# STATED PROBLEM
Send back the records in full, character for character.

----- DATA EXTRACT

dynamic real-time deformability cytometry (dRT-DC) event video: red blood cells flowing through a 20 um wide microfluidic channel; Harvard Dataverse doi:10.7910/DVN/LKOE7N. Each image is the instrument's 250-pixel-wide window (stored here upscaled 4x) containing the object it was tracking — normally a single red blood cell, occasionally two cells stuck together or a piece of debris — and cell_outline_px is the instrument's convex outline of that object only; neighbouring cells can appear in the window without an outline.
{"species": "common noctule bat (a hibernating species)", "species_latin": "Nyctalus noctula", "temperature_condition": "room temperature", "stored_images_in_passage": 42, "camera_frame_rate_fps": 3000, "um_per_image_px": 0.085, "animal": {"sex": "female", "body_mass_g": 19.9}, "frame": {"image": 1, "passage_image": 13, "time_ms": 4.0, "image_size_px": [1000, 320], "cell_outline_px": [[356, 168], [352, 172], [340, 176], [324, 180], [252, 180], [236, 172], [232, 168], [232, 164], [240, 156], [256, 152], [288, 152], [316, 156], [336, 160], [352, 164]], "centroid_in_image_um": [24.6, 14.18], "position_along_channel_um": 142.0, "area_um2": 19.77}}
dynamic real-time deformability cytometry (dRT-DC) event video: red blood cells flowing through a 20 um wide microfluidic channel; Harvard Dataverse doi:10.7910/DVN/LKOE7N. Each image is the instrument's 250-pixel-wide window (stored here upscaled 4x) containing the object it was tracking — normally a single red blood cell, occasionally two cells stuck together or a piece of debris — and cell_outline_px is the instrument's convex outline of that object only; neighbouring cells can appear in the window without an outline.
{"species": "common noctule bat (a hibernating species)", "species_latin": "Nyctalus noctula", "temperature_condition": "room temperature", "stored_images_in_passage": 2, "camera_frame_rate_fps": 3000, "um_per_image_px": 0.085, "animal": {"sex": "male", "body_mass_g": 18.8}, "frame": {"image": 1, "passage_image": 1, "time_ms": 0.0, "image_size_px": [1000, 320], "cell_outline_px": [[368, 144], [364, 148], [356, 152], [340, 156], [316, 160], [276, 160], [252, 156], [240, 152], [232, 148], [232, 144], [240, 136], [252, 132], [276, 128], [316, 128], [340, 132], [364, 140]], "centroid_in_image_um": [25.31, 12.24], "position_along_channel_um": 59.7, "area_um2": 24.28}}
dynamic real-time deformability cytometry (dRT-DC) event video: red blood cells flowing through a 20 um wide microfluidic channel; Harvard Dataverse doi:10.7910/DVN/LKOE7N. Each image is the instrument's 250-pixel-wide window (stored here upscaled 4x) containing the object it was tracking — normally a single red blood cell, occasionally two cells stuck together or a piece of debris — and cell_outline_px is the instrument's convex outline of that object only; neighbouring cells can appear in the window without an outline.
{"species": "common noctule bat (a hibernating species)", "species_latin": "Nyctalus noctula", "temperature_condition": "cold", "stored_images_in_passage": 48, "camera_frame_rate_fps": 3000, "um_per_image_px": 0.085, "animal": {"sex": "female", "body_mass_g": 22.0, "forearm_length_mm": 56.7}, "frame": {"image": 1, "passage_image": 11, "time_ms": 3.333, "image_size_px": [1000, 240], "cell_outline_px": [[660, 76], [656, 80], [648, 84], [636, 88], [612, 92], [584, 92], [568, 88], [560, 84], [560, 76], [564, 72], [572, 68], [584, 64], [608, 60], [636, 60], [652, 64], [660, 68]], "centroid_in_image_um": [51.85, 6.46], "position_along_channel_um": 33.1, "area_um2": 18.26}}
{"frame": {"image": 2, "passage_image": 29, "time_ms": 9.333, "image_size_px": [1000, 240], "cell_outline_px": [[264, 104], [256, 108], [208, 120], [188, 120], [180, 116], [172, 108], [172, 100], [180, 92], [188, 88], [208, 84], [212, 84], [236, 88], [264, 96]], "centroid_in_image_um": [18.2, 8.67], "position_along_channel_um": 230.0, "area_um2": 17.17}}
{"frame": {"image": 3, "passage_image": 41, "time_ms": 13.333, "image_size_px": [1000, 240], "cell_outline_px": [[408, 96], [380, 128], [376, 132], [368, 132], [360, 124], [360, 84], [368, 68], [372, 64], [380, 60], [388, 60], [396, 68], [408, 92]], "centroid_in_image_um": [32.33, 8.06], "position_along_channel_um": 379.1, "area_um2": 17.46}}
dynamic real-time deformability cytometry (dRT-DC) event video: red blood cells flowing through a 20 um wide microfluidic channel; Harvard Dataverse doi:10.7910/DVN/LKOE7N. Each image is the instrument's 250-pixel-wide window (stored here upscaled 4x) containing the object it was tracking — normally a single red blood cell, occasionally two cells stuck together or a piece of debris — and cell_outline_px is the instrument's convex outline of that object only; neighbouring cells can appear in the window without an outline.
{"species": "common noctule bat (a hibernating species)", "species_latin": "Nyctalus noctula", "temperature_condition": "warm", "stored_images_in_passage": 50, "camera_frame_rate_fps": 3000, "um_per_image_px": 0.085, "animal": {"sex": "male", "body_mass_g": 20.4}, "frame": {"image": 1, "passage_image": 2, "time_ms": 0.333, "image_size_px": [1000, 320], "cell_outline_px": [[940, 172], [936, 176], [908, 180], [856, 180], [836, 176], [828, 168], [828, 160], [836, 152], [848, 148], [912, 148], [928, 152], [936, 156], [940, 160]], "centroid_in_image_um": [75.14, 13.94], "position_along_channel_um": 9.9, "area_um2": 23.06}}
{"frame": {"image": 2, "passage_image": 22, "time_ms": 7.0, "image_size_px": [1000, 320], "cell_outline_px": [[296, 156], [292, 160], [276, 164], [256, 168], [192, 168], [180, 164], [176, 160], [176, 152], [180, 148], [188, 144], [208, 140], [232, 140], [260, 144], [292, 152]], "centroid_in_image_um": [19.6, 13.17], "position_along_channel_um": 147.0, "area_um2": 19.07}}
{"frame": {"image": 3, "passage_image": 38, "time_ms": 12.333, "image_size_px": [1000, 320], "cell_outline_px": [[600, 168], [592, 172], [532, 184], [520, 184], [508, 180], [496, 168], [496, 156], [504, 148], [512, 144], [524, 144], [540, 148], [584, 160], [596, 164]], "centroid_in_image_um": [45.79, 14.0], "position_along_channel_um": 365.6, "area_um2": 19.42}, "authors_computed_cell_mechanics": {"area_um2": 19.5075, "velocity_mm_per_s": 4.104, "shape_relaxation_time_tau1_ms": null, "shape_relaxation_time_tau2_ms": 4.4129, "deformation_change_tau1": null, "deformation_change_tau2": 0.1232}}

----------

# SOLUTION TO THIS PROBLEM
dynamic real-time deformability cytometry (dRT-DC) event video: red blood cells flowing through a 20 um wide microfluidic channel; Harvard Dataverse doi:10.7910/DVN/LKOE7N. Each image is the instrument's 250-pixel-wide window (stored here upscaled 4x) containing the object it was tracking — normally a single red blood cell, occasionally two cells stuck together or a piece of debris — and cell_outline_px is the instrument's convex outline of that object only; neighbouring cells can appear in the window without an outline.
{"species": "common noctule bat (a hibernating species)", "species_latin": "Nyctalus noctula", "temperature_condition": "room temperature", "stored_images_in_passage": 42, "camera_frame_rate_fps": 3000, "um_per_image_px": 0.085, "animal": {"sex": "female", "body_mass_g": 19.9}, "frame": {"image": 1, "passage_image": 13, "time_ms": 4.0, "image_size_px": [1000, 320], "cell_outline_px": [[356, 168], [352, 172], [340, 176], [324, 180], [252, 180], [236, 172], [232, 168], [232, 164], [240, 156], [256, 152], [288, 152], [316, 156], [336, 160], [352, 164]], "centroid_in_image_um": [24.6, 14.18], "position_along_channel_um": 142.0, "area_um2": 19.77}}
dynamic real-time deformability cytometry (dRT-DC) event video: red blood cells flowing through a 20 um wide microfluidic channel; Harvard Dataverse doi:10.7910/DVN/LKOE7N. Each image is the instrument's 250-pixel-wide window (stored here upscaled 4x) containing the object it was tracking — normally a single red blood cell, occasionally two cells stuck together or a piece of debris — and cell_outline_px is the instrument's convex outline of that object only; neighbouring cells can appear in the window without an outline.
{"species": "common noctule bat (a hibernating species)", "species_latin": "Nyctalus noctula", "temperature_condition": "room temperature", "stored_images_in_passage": 2, "camera_frame_rate_fps": 3000, "um_per_image_px": 0.085, "animal": {"sex": "male", "body_mass_g": 18.8}, "frame": {"image": 1, "passage_image": 1, "time_ms": 0.0, "image_size_px": [1000, 320], "cell_outline_px": [[368, 144], [364, 148], [356, 152], [340, 156], [316, 160], [276, 160], [252, 156], [240, 152], [232, 148], [232, 144], [240, 136], [252, 132], [276, 128], [316, 128], [340, 132], [364, 140]], "centroid_in_image_um": [25.31, 12.24], "position_along_channel_um": 59.7, "area_um2": 24.28}}
dynamic real-time deformability cytometry (dRT-DC) event video: red blood cells flowing through a 20 um wide microfluidic channel; Harvard Dataverse doi:10.7910/DVN/LKOE7N. Each image is the instrument's 250-pixel-wide window (stored here upscaled 4x) containing the object it was tracking — normally a single red blood cell, occasionally two cells stuck together or a piece of debris — and cell_outline_px is the instrument's convex outline of that object only; neighbouring cells can appear in the window without an outline.
{"species": "common noctule bat (a hibernating species)", "species_latin": "Nyctalus noctula", "temperature_condition": "cold", "stored_images_in_passage": 48, "camera_frame_rate_fps": 3000, "um_per_image_px": 0.085, "animal": {"sex": "female", "body_mass_g": 22.0, "forearm_length_mm": 56.7}, "frame": {"image": 1, "passage_image": 11, "time_ms": 3.333, "image_size_px": [1000, 240], "cell_outline_px": [[660, 76], [656, 80], [648, 84], [636, 88], [612, 92], [584, 92], [568, 88], [560, 84], [560, 76], [564, 72], [572, 68], [584, 64], [608, 60], [636, 60], [652, 64], [660, 68]], "centroid_in_image_um": [51.85, 6.46], "position_along_channel_um": 33.1, "area_um2": 18.26}}
{"frame": {"image": 2, "passage_image": 29, "time_ms": 9.333, "image_size_px": [1000, 240], "cell_outline_px": [[264, 104], [256, 108], [208, 120], [188, 120], [180, 116], [172, 108], [172, 100], [180, 92], [188, 88], [208, 84], [212, 84], [236, 88], [264, 96]], "centroid_in_image_um": [18.2, 8.67], "position_along_channel_um": 230.0, "area_um2": 17.17}}
{"frame": {"image": 3, "passage_image": 41, "time_ms": 13.333, "image_size_px": [1000, 240], "cell_outline_px": [[408, 96], [380, 128], [376, 132], [368, 132], [360, 124], [360, 84], [368, 68], [372, 64], [380, 60], [388, 60], [396, 68], [408, 92]], "centroid_in_image_um": [32.33, 8.06], "position_along_channel_um": 379.1, "area_um2": 17.46}}
dynamic real-time deformability cytometry (dRT-DC) event video: red blood cells flowing through a 20 um wide microfluidic channel; Harvard Dataverse doi:10.7910/DVN/LKOE7N. Each image is the instrument's 250-pixel-wide window (stored here upscaled 4x) containing the object it was tracking — normally a single red blood cell, occasionally two cells stuck together or a piece of debris — and cell_outline_px is the instrument's convex outline of that object only; neighbouring cells can appear in the window without an outline.
{"species": "common noctule bat (a hibernating species)", "species_latin": "Nyctalus noctula", "temperature_condition": "warm", "stored_images_in_passage": 50, "camera_frame_rate_fps": 3000, "um_per_image_px": 0.085, "animal": {"sex": "male", "body_mass_g": 20.4}, "frame": {"image": 1, "passage_image": 2, "time_ms": 0.333, "image_size_px": [1000, 320], "cell_outline_px": [[940, 172], [936, 176], [908, 180], [856, 180], [836, 176], [828, 168], [828, 160], [836, 152], [848, 148], [912, 148], [928, 152], [936, 156], [940, 160]], "centroid_in_image_um": [75.14, 13.94], "position_along_channel_um": 9.9, "area_um2": 23.06}}
{"frame": {"image": 2, "passage_image": 22, "time_ms": 7.0, "image_size_px": [1000, 320], "cell_outline_px": [[296, 156], [292, 160], [276, 164], [256, 168], [192, 168], [180, 164], [176, 160], [176, 152], [180, 148], [188, 144], [208, 140], [232, 140], [260, 144], [292, 152]], "centroid_in_image_um": [19.6, 13.17], "position_along_channel_um": 147.0, "area_um2": 19.07}}
{"frame": {"image": 3, "passage_image": 38, "time_ms": 12.333, "image_size_px": [1000, 320], "cell_outline_px": [[600, 168], [592, 172], [532, 184], [520, 184], [508, 180], [496, 168], [496, 156], [504, 148], [512, 144], [524, 144], [540, 148], [584, 160], [596, 164]], "centroid_in_image_um": [45.79, 14.0], "position_along_channel_um": 365.6, "area_um2": 19.42}, "authors_computed_cell_mechanics": {"area_um2": 19.5075, "velocity_mm_per_s": 4.104, "shape_relaxation_time_tau1_ms": null, "shape_relaxation_time_tau2_ms": 4.4129, "deformation_change_tau1": null, "deformation_change_tau2": 0.1232}}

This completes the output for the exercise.